Este Natal não será como os Natais de outrora na minha família. O motivo é que meu primo Adamastor está fazendo regime para emagrecer. Ou, como ele diz “estou de regime”, como se a dieta alimentar fosse um casaco incômodo que ele vestiu e que agora arrasta por onde vai. Meses atrás, eu não acreditaria que uma única pessoa em dieta pudesse alterar a festa de Natal. Agora vejo parte da alegria indo embora. Para começar, Adamastor dava confiança aos responsáveis por organizar o jantar: elogiava tudo, do patê servido como entrada até as sobremesas (ele provava todas). Além disso, incitava a garotada a cantar animadamente para chamar o peru. “Peruuuuu, peruuuuu!” – gritavam em coro. A chegada do assado à mesa era uma apoteose em que todos, por espírito de imitação, aplaudiam a ave dourada e proclamavam “que lindo!” Estávamos imitando Adamastor sem nos dar conta, já que crescemos observando suas reações na ceia de Natal.

Adamastor foi um garotinho magro que se tornou um adolescente “palito” e um adulto elegante. Pode gozar sua esbeltez até chegar aos 50 anos quando, como uma maldição lançada por alguma ex-namorada, começou a ganhar barriga. Depois o rosto ficou bochechudo e chegou a ponto de ter que comprar roupas novas porque o corpo todo se expandiu. Eu poderia dizer que a culpa é dos hormônios (ou da ausência deles), mas meu querido primo tem culpa no cartório. Ele come muito! A diferença é que antes havia dentro dele uma fornalha que queimava as calorias ingeridas sem deixar que se acomodassem embaixo da pele. Agora a fornalha está apagada e Adamastor sofre os reflexos de cada fatia de panetone que mastiga.

Falando em panetone, meu primo gosta de todos. É um caso único, já que a humanidade parece se dividir entre a turma do panetone de frutas e a turma do panetone de chocolate.

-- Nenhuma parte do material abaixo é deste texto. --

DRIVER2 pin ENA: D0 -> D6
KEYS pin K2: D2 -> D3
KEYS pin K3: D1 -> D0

Quando só havia o tradicional, tinha gente que tirava as frutinhas cristalizadas e as passas. Adamastor não deixava ninguém passar por enjoado. Estendia o braço e colhia as frutas do prato do tio, da cunhada, de quem fosse. Nada se perdia quando o primo estava por perto.

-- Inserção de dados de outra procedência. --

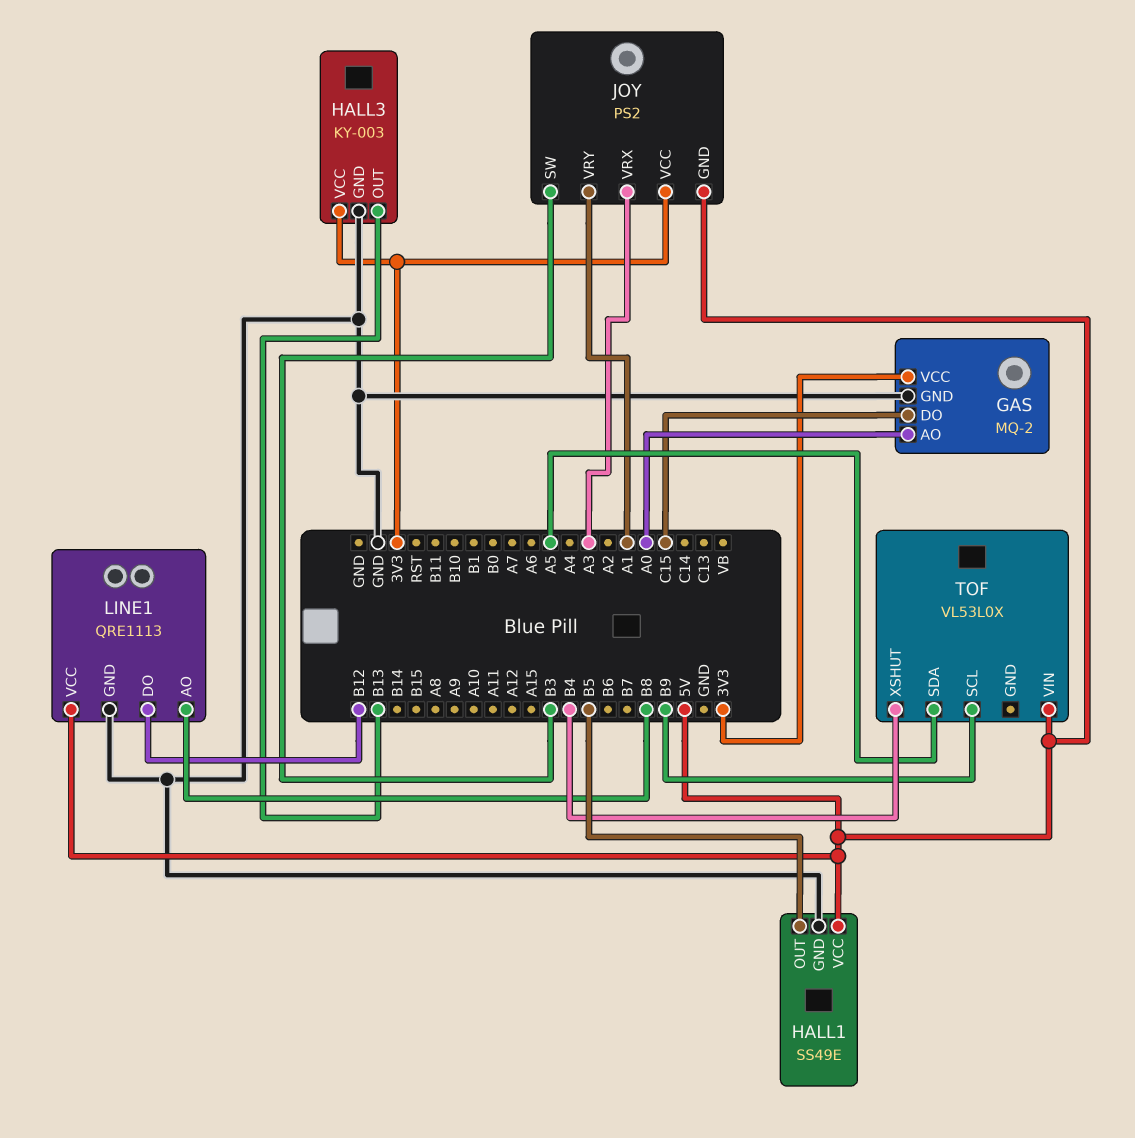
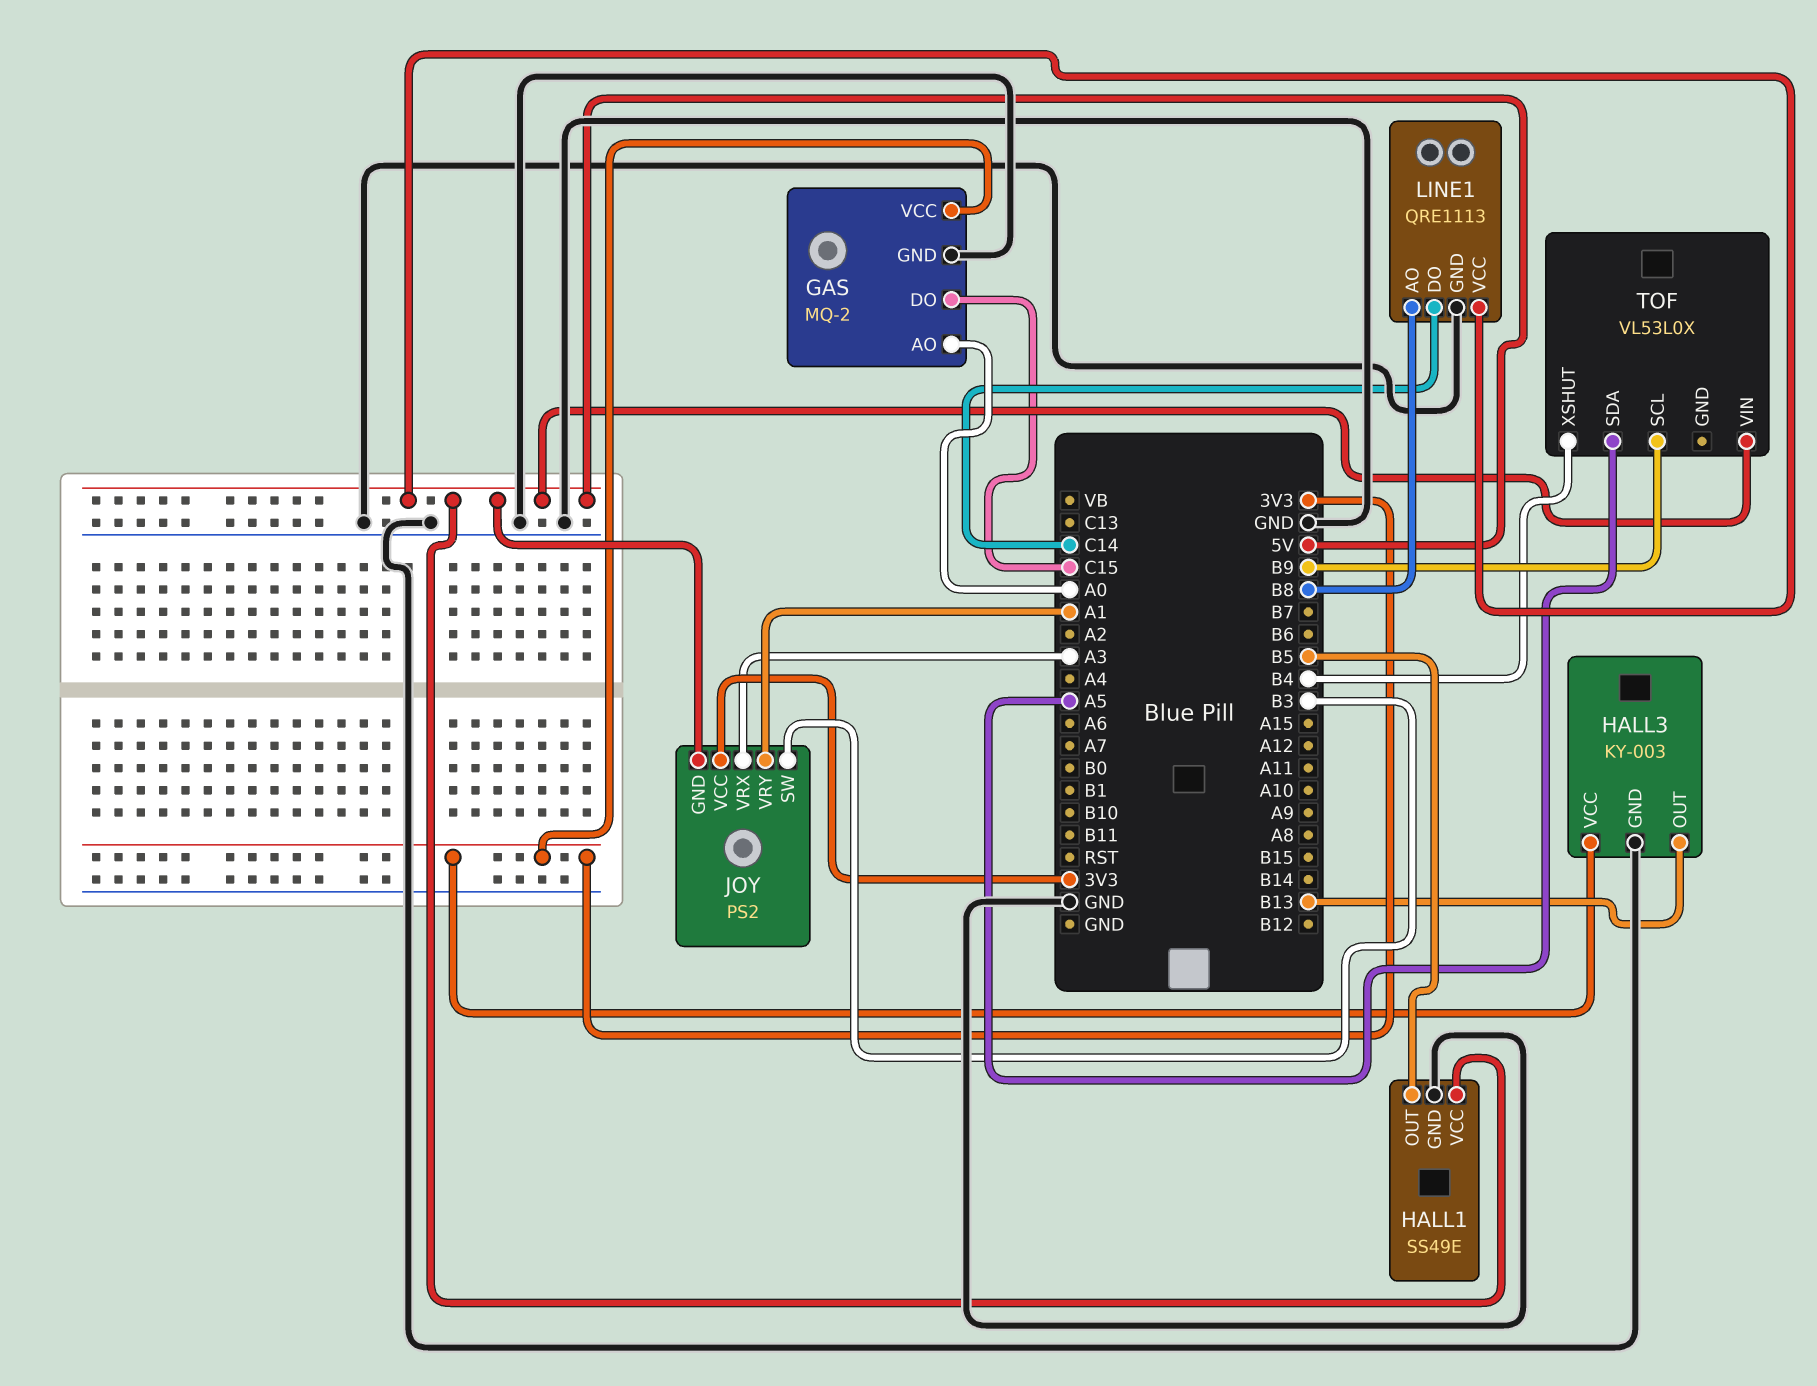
LINE1 pin DO: B12 -> C14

Claro que sempre ríamos dessa gula toda, especialmente pelas costas dele, afinal somos uma família normal. Não faltava oportunidade. Adamastor tem o hábito de ir à Missa do Galo na matriz de Santa Felicidade. Enquanto ele não chegava anunciando que havia rezado por todos, nós, os ingratos, criávamos piadas sobre o apetite sem limite que fazia dele o ser humano mais feliz do mundo durante a ceia de Natal. Sem saber, Adamastor nos divertia muito.

Pela amostra que tive no dia em que ele passou aqui em casa para um cafezinho, Adamastor não é o mesmo. Culpa do regime e, antes do regime, culpa da covid. Ele descobriu que estava em dois grupos de risco para a maldita doença e isso foi um grande susto. Meu primo nem se considerava obeso, mas o médico foi taxativo: você é obeso… e idoso. Idoso, aos 60 anos mal completados! Pobre Adamastor… Consigo imaginar como deve ter se sentido porque às vezes também me vejo assim, como uma velhota com sobrepeso. Quem não? No caso dele, não era apenas uma avaliação feita na frente do espelho. Era um diagnóstico médico. Então meu querido primo começou a fazer regime, o que implica muitos cortes nas porções. Não é fácil, como todos sabemos. Para alguns, parece até impossível.

Por isso nosso cardápio de Natal deste ano será mais magro. Apesar de termos feito tantas piadas ao longo dos anos sobre Adamastor e seu apetite de draga, somos solidários na dieta. Afinal, pode acontecer com qualquer um de nós.